Ancak Almanya'da yasa, BT güvenlik açıklarının nasıl ele alınacağı ve BSI'nin federal hükümet içindeki rolü konusundaki yetki konusundaki tartışmanın ortasında kaldı. FDP özellikle ofisi Federal İçişleri Bakanlığı'ndan (BMI) daha bağımsız hale getirmek ve ofise federal makamlar üzerinde kontrol ve müdahale hakları vermek istiyordu.
Koalisyon aynı zamanda güvenlik açığı yönetimi konusunda da anlaşamadı: FDP ve Yeşiller, ofise Alman yetkililer tarafından öğrenilen güvenlik açıklarını yayınlama yükümlülüğü getirmek istedi. Şu ana kadar Alman gizli servisleri de bu boşluklardan yararlandı; güvenlik yetkililerinin BSI'ya rapor verme zorunluluğu yok.
Kanun tasarısına sert eleştiri
Alman şirketlerinin ofise olan güveninin güçlendirilmesi için de bu durumun sona ermesi gerekiyor. Bir FDP milletvekili, WELT AM SONNTAG ile yaptığı röportajda, “BMI departmanları BSI uzmanlarına sürekli saçmalamamaktadır” dedi.
Faeser'in İçişleri Bakanlığı bu konuda hiç de hevesli değildi. 2022'nin sonunda bakan, aşırı bağımsız fikirli, son derece iş odaklı BSI Başkanı Arne Schönbohm'u görevden almaya zorlamıştı ve şimdi Bonn'da yeni bir kontrol kaybı riski vardı. Koalisyon ortakları yasa taslağını yaz tatiline kadar tartışırken, yaz aylarında FDP parlamento grubundan, gerekirse Faeser'in bakanlığını parlamentoda değişiklik yaparak ileriye taşımak istedikleri duyuldu.

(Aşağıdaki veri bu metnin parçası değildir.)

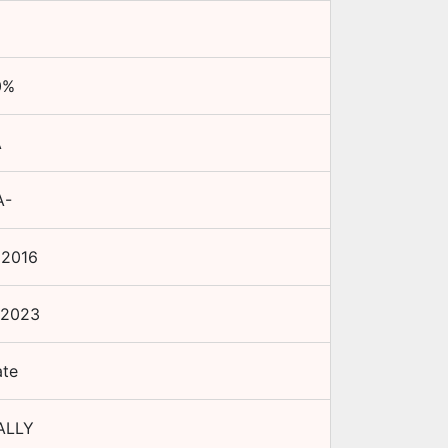
0
%
A
A-
 2016
 2023
ate
ALLY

Ancak bu ancak orta derecede işe yaradı ve sonuç, 4 Kasım'da Federal Meclis'te yapılan bilirkişi duruşmasında verdiği tavizler nedeniyle büyük ölçüde eleştirilen bir taslak oldu. Bremen Üniversitesi'nden BT güvenlik hukuku araştırmacısı Dennis-Kenji Kipker'e göre “BSI'nin ulusal idari yapıdaki belirsiz rolü” “genel siber güvenlik düzeyini artırmaya yardımcı değil”. Berlin BT güvenlik danışmanlığı Hisolutions'tan Timo Kob bir adım daha ileri giderek, duruşmada tasarıyı “Siber Güvenlik Zayıflatma Yasası” olarak nitelendirdi.
Teorik olarak parlamento grupları toplantının geri kalan birkaç haftasında anlaşmaya varıp tasarıyı geçirebilir. Ancak CDU Milletvekili Mark Henrichmann'ın sosyal ağ LinkedIn'deki itirazı bunun ne kadar ihtimal dışı olduğunu gösteriyor: BMI, duruşmanın ardından “hızla değiştirilmiş bir yasa tasarısı sunmalıydı”. Ama bu mevcut değil. Henrichmann, parlamento dağılmadan uzlaşmaya varmanın “düşünülemez” olduğunu düşünüyor.
Benedict Fuest bir iş muhabiridir Yenilik, Ağ dünyası Ve BT.